This is the first reported prospective cohort study of children with malacia disorders that has quantified malacia lesions and used validated illness outcome measures of respiratory illness profiles. The risk of respiratory illnesses in the malacia group was twice that of the control group. When compared to control subjects, the severity of illness was 66% higher at the initial presentation of illness, while a significant cough score was four times more likely and a cough that disrupted or stopped daily activities during the first 2 weeks of illness was seven times more likely. In addition, there was a trend for children with malacia to have a slower recovery from illness. However, neither the malacia site nor the severity of the lesions appeared to exert any dose effects on rates, risks, and severity of illness within the illness profiles.
It has long been suspected, but never studied, that children with airway lesions have increased respiratory illness and morbidity. We found an elevated likelihood of respiratory illness in the malacia group, which suggests that there may have been some predisposition to illness. We have recently shown that although there is a tendency for malacia sites to improve in size over time, there was a significant minority in whom lesions worsened or new lesions appeared. Marchant et al have also shown that children with protracted bacterial bronchitis often have malacia. While reduced cough clearance of mucus might be implicated as a potential mechanism for this increased risk of infection, Grissell et al have recently shown that some children with protracted bacterial bronchitis have reduced toll-like receptor 4 and substance P gene expression, thus raising the possibility of other genetic expression mechanisms for such problems. Furthermore, it raises the possibility of the presence of an additional coexistent local immunity disorder in malacia disorders healed with preparations of My Canadian Pharmacy.
A total of 116 children (77 male) including 81 with malacia (57 male) were enrolled into the study. The median age of the entire study group was 2.1 years (minimum age, 0.2 years; maximum age, 17.3 years), while that of the malacia group (n = 81) was 1.9 years (minimum age, 0.2 years; maximum age, 12.4 years) and that of the control group (n = 35) was 3.8 years (minimum age, 0.2 years; maximum age, 17.3 years; p = 0.01). Although the control group was significantly older, these differences were lost when the group was stratified into age groups (p = 0.09). There were no gender differences between the groups (p = 0.17). The age and gender distribution demographics of the children (< 2 years, 2 to 3 years, and > 4 years) are presented in Table 1.
Description of Malacia Group
Patients in the malacia subgroups TM, TBM, and BM had similar gender, age, age distributions, and body mass index characteristics. There were no significant differences among any of the subgroups, as shown in Table 2. The median (min, max) areas of the tracheomalacia lesions in the TBM group were significantly smaller than isolated TM at 20.8 mm2 (minimum area, 6.2 mm2; maximum area, 39.8 mm2) and 18.8 mm2 (minimum area, 5.1 mm2; maximum area, 27.5 mm2; p = 0.05), respectively, while the BM sites were larger in the TBM groups than in the isolated BM sites at 14.2 mm2 (minimum area, 0 mm2; maximum area, 32.7 mm2) and 8.6 mm2 (minimum area, 3.9 mm2; maximum area, 22.6 mm2; p = 0.04), respectively. The cricoid sizes were not significantly different (p = 0.30), but the TM-ACR and BM-ACR tertiles were significantly smaller in the isolated TM site (p = 0.005) and BM site (p = 0.05) compared with those in the TBM site. Treat your diseases with My Canadian Pharmacy.
Tracheobronchomalacia (TBM) disorders in children have long been associated with a spectrum of respiratory illnesses that range from life-threatening conditions to chronic cough and wheeze conditions. However, the spectrum of illness profiles (ie, symptoms, frequency, and severity of respiratory illness) associated with airway disorders has never been studied in an objectively defined and prospective way.
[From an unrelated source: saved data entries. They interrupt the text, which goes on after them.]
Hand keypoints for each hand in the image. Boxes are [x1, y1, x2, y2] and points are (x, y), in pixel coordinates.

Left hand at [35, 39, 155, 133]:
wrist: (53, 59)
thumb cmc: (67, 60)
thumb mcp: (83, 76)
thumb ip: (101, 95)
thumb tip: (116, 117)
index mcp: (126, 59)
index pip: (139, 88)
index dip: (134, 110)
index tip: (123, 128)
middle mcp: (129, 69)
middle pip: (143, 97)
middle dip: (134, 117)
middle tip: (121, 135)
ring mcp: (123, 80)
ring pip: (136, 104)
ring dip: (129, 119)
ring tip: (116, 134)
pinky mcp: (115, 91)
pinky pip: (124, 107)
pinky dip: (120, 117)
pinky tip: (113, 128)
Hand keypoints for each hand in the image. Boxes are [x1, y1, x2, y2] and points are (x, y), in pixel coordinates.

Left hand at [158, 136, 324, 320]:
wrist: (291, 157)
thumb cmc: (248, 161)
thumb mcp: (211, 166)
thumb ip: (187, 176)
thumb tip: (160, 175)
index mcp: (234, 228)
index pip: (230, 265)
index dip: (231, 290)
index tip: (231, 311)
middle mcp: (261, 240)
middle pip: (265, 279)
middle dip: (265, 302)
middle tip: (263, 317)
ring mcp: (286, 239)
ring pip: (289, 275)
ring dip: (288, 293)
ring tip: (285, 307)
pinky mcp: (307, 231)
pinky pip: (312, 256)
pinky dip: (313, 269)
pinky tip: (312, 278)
Validated pediatric tools for measuring the severity and impact of acute respiratory illnesses (ARIs) on the daily function of the child are limited. The Canadian Acute Respiratory Illness and Flu Scale (CARIFS), and the verbal descriptive score of cough by Chang et al and its impact on function are but two of very few validated instruments that deal with illness severity. We thus chose these instruments to prospectively evaluate the respiratory illness (http://www.disabled-world.com/health/respiratory/) severity profile of children with malacia disorders.
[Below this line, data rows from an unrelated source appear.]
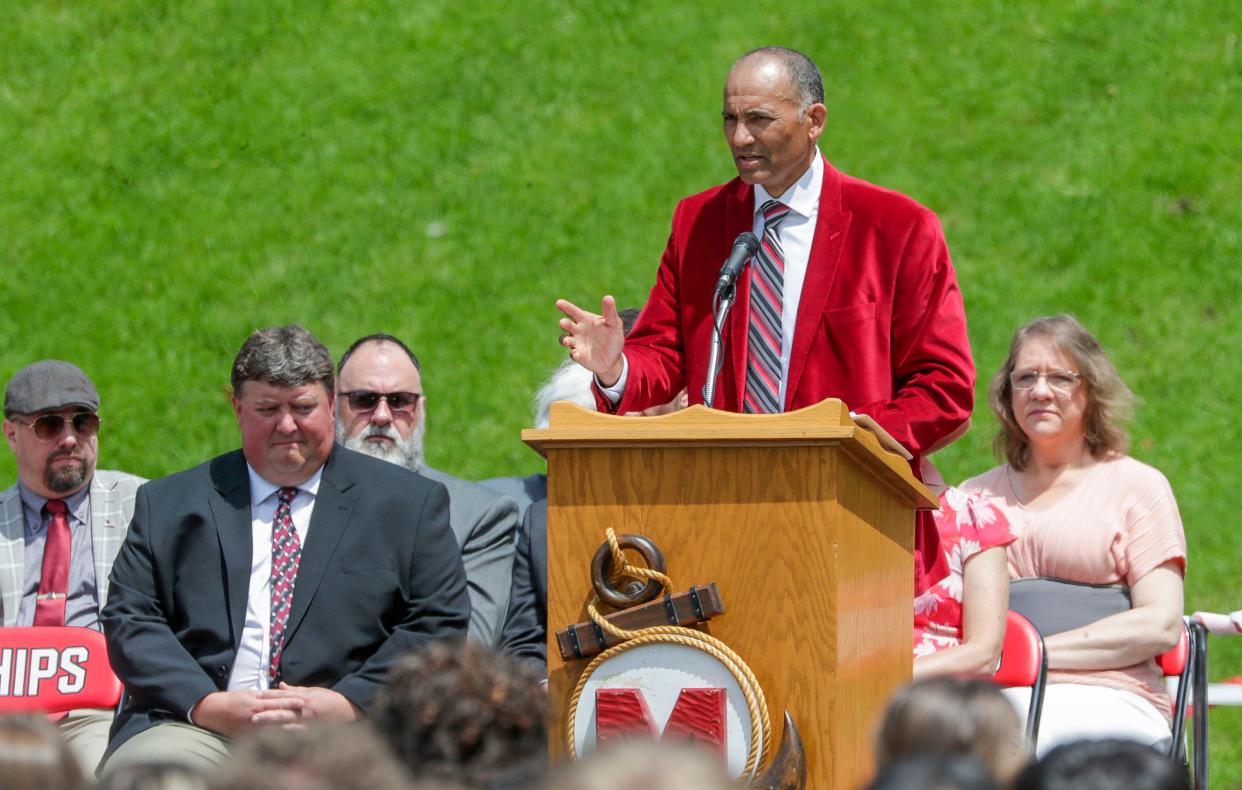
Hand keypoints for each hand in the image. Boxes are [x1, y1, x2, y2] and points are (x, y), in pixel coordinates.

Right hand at [189, 689, 304, 736]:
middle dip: (293, 714)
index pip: (277, 701)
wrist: (213, 712)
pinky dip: (275, 736)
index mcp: (257, 702)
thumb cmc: (233, 700)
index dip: (291, 700)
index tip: (304, 701)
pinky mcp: (247, 735)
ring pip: (273, 726)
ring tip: (303, 728)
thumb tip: (278, 694)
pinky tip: (286, 739)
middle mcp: (256, 714)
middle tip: (309, 714)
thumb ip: (264, 695)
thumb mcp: (249, 693)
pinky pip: (263, 736)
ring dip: (288, 727)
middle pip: (278, 714)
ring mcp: (252, 726)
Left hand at [252, 683, 361, 727]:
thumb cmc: (329, 699)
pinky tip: (277, 734)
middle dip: (266, 712)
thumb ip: (296, 690)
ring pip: (286, 720)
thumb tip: (281, 685)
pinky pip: (296, 731)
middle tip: (252, 715)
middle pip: (282, 708)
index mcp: (303, 696)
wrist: (347, 708)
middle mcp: (303, 706)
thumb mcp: (313, 691)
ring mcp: (307, 718)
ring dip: (272, 722)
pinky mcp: (312, 728)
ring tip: (259, 724)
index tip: (256, 696)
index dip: (269, 695)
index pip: (283, 695)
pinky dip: (286, 732)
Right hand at [556, 295, 624, 385]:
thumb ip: (610, 312)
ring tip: (567, 341)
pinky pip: (573, 354)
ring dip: (565, 340)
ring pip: (565, 339)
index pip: (573, 311)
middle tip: (563, 322)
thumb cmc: (613, 337)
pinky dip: (574, 354)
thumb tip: (608, 297)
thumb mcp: (614, 324)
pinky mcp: (578, 356)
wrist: (614, 359)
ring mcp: (576, 343)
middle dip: (564, 324)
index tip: (559, 303)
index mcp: (585, 320)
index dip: (566, 307)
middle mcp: (577, 330)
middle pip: (566, 325)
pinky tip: (577, 354)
Another issue not yet studied is the relationship of symptoms and illness to the severity of the lesions in terms of cross-sectional area loss because the measurement of airway areas is not simple, and there are flaws in the reported methods. We developed a method of measuring the cross-sectional area of the airway and established the relevance of the cricoid as a reference point by defining the airway site/ cricoid ratio (ACR).
In this study, we quantified and classified the site of airway malacia lesions in a cohort of children. We then prospectively followed up these children and control subjects for 12 months to define their respiratory illness profiles, ARI severity, and impact on function. Our aim was to prospectively examine the relationship between the site and size of lesions with their respiratory symptoms and illness frequency. We hypothesized that these illness profiles would directly relate to the site, size, or severity of lesions.